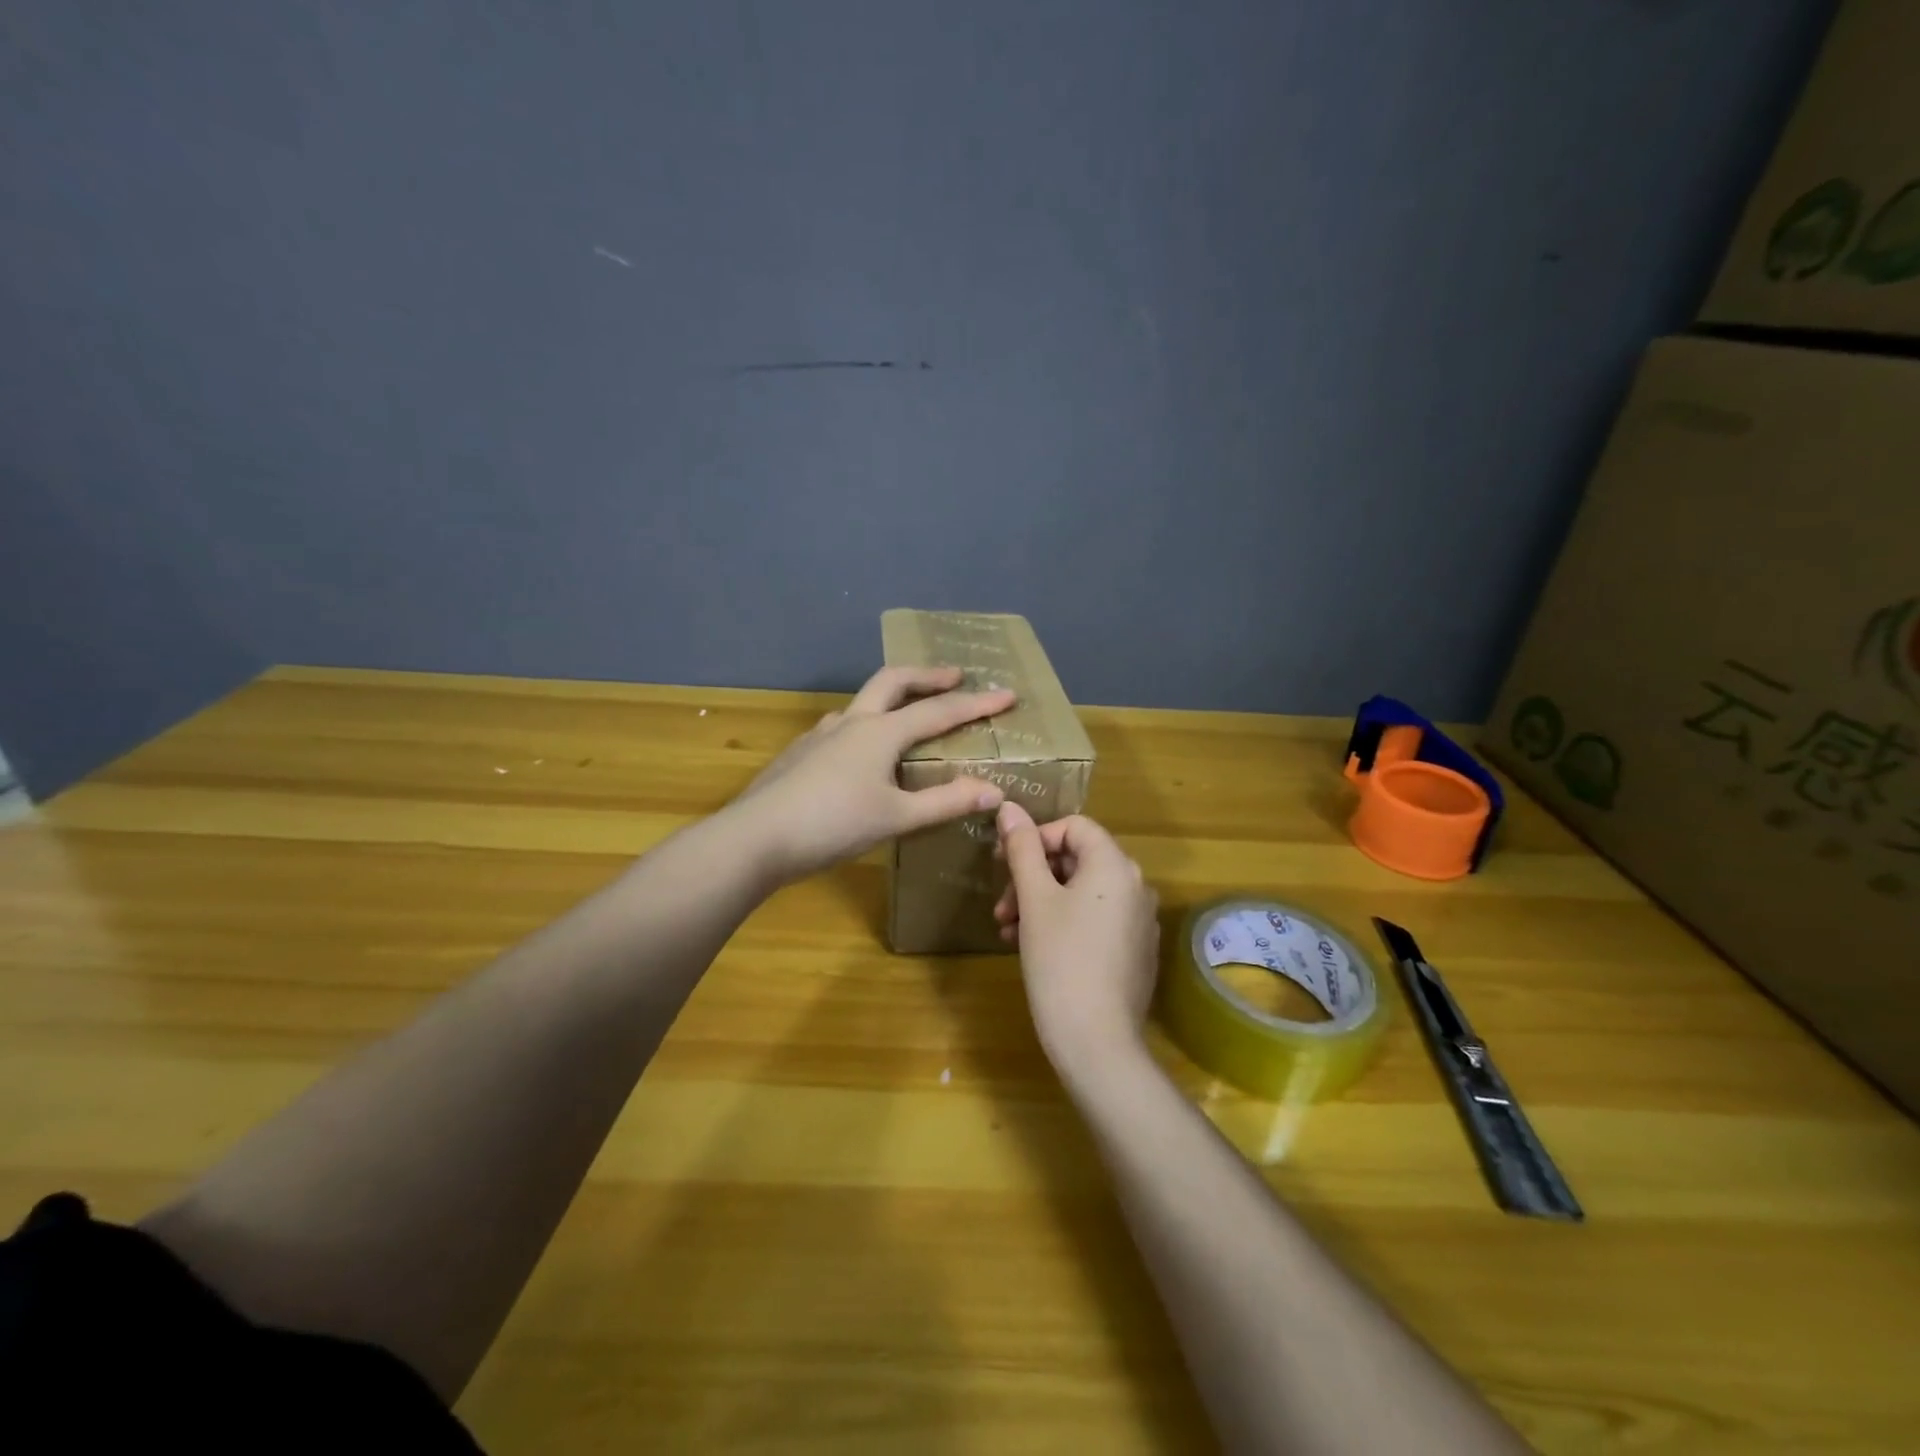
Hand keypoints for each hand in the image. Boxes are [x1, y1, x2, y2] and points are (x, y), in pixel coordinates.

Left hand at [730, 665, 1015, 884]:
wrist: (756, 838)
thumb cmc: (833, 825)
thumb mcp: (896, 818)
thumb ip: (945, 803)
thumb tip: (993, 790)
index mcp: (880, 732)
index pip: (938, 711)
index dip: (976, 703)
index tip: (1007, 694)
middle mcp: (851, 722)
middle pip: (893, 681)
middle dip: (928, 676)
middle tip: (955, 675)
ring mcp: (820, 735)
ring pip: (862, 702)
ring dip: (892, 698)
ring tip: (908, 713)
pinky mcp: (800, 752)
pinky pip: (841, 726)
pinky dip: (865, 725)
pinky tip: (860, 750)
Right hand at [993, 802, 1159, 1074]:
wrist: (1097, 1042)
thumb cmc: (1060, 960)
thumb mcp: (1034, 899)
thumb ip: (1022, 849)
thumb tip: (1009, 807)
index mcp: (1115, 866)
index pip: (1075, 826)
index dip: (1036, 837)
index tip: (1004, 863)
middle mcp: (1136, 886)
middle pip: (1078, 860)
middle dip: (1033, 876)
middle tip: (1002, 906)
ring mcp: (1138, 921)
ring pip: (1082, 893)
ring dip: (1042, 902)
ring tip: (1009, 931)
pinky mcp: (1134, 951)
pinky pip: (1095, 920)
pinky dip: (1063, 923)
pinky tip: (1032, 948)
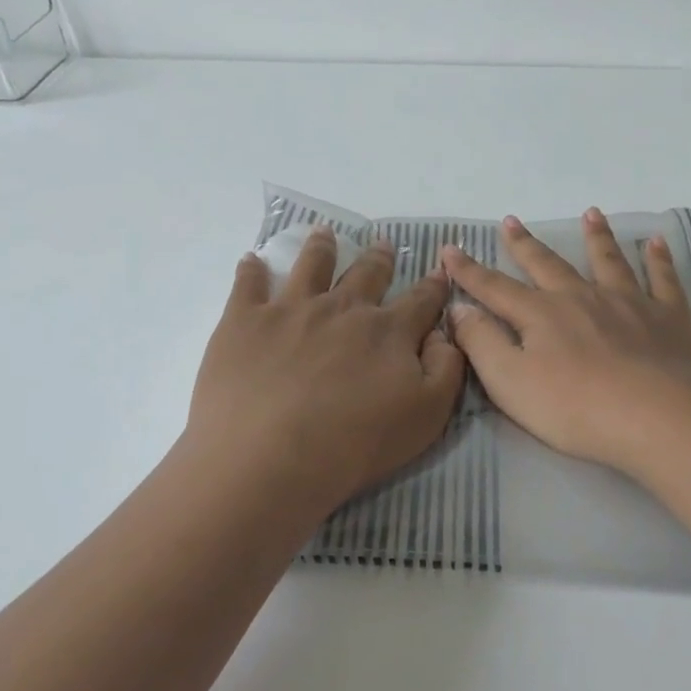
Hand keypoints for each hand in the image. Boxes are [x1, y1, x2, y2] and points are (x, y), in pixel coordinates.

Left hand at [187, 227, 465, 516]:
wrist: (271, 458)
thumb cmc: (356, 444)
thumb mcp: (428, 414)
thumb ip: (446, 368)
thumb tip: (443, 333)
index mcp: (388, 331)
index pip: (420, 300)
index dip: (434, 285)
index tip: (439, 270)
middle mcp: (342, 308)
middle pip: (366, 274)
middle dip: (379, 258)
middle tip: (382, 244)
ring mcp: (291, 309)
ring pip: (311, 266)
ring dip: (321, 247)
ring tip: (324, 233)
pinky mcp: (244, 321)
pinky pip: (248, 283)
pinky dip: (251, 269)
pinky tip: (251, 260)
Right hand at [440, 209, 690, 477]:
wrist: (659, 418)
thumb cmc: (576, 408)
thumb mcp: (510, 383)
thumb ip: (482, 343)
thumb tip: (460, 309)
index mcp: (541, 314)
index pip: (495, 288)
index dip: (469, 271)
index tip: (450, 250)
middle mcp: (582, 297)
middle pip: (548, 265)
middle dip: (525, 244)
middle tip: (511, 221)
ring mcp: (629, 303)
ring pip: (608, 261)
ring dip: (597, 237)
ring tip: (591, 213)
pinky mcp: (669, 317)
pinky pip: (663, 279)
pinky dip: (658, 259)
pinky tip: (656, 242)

○ ○ ○

- Assignment:
Once the pictures are set aside, reproduce the records in full and exactly.

- Answer to this problem:
Hand keypoints for each hand in the image. Boxes are [x1, y1, x2, y2] and points are (x, y), in pixel coordinates.

Left hand at [730, 665, 1015, 884]:
wrist: (756, 838)
thumb cmc: (833, 825)
thumb mcp: (896, 818)
thumb ip: (945, 803)
thumb tip: (993, 790)
index mcp: (880, 732)
index pip: (938, 711)
index dip: (976, 703)
index tip: (1007, 694)
middle mcp: (851, 722)
middle pip: (893, 681)
middle dip: (928, 676)
middle tip: (955, 675)
ring mcp: (820, 735)
ring pip: (862, 702)
ring dip: (892, 698)
ring tip: (908, 713)
pinky mcp: (800, 752)
pinky pip: (841, 726)
pinky dip: (865, 725)
pinky tip: (860, 750)
Right hand at [993, 802, 1159, 1074]:
wrist: (1097, 1042)
thumb cmc: (1060, 960)
thumb mcp: (1034, 899)
thumb ip: (1022, 849)
thumb tip: (1009, 807)
index mcp: (1115, 866)
index pip: (1075, 826)
index dip: (1036, 837)
index tip: (1004, 863)
middle mcp: (1136, 886)
middle pip: (1078, 860)
middle dip: (1033, 876)
middle tip: (1002, 906)
ring mcp: (1138, 921)
ring pip: (1082, 893)
ring dip: (1042, 902)
ring tip: (1009, 931)
pinky mcp: (1134, 951)
pinky pip: (1095, 920)
pinky dip: (1063, 923)
pinky tip: (1032, 948)
Hand keypoints for each hand in the image. Boxes are [x1, y1, x2, y2] and points are (x, y), in pixel coordinates.

Left hand at [187, 227, 465, 516]:
wrist: (271, 458)
thumb cmc: (356, 444)
thumb mcp: (428, 414)
thumb ip: (446, 368)
thumb tip: (443, 333)
index mcp: (388, 331)
index pip: (420, 300)
index dip: (434, 285)
index tip: (439, 270)
middle mcp: (342, 308)
middle pip: (366, 274)
middle dip: (379, 258)
middle tip: (382, 244)
ring mcp: (291, 309)
ring pip: (311, 266)
ring dip: (321, 247)
ring tip: (324, 233)
pinky mcp: (244, 321)
pinky pip: (248, 283)
pinky dip: (251, 269)
pinky tip: (251, 260)
Right hand at [440, 209, 690, 477]:
wrist: (659, 418)
thumb cmc: (576, 408)
thumb mcp: (510, 383)
thumb ip: (482, 343)
thumb tip: (460, 309)
index mcp: (541, 314)
index pip: (495, 288)
index dip: (469, 271)
index tip: (450, 250)
middle mcp: (582, 297)
middle pip: (548, 265)
middle dip: (525, 244)
middle tip: (511, 221)
ring mcp: (629, 303)
ring pip: (608, 261)
ring dip: (597, 237)
ring tip: (591, 213)
pinky mcp: (669, 317)
pinky pip: (663, 279)
pinky dip: (658, 259)
pinky tip: (656, 242)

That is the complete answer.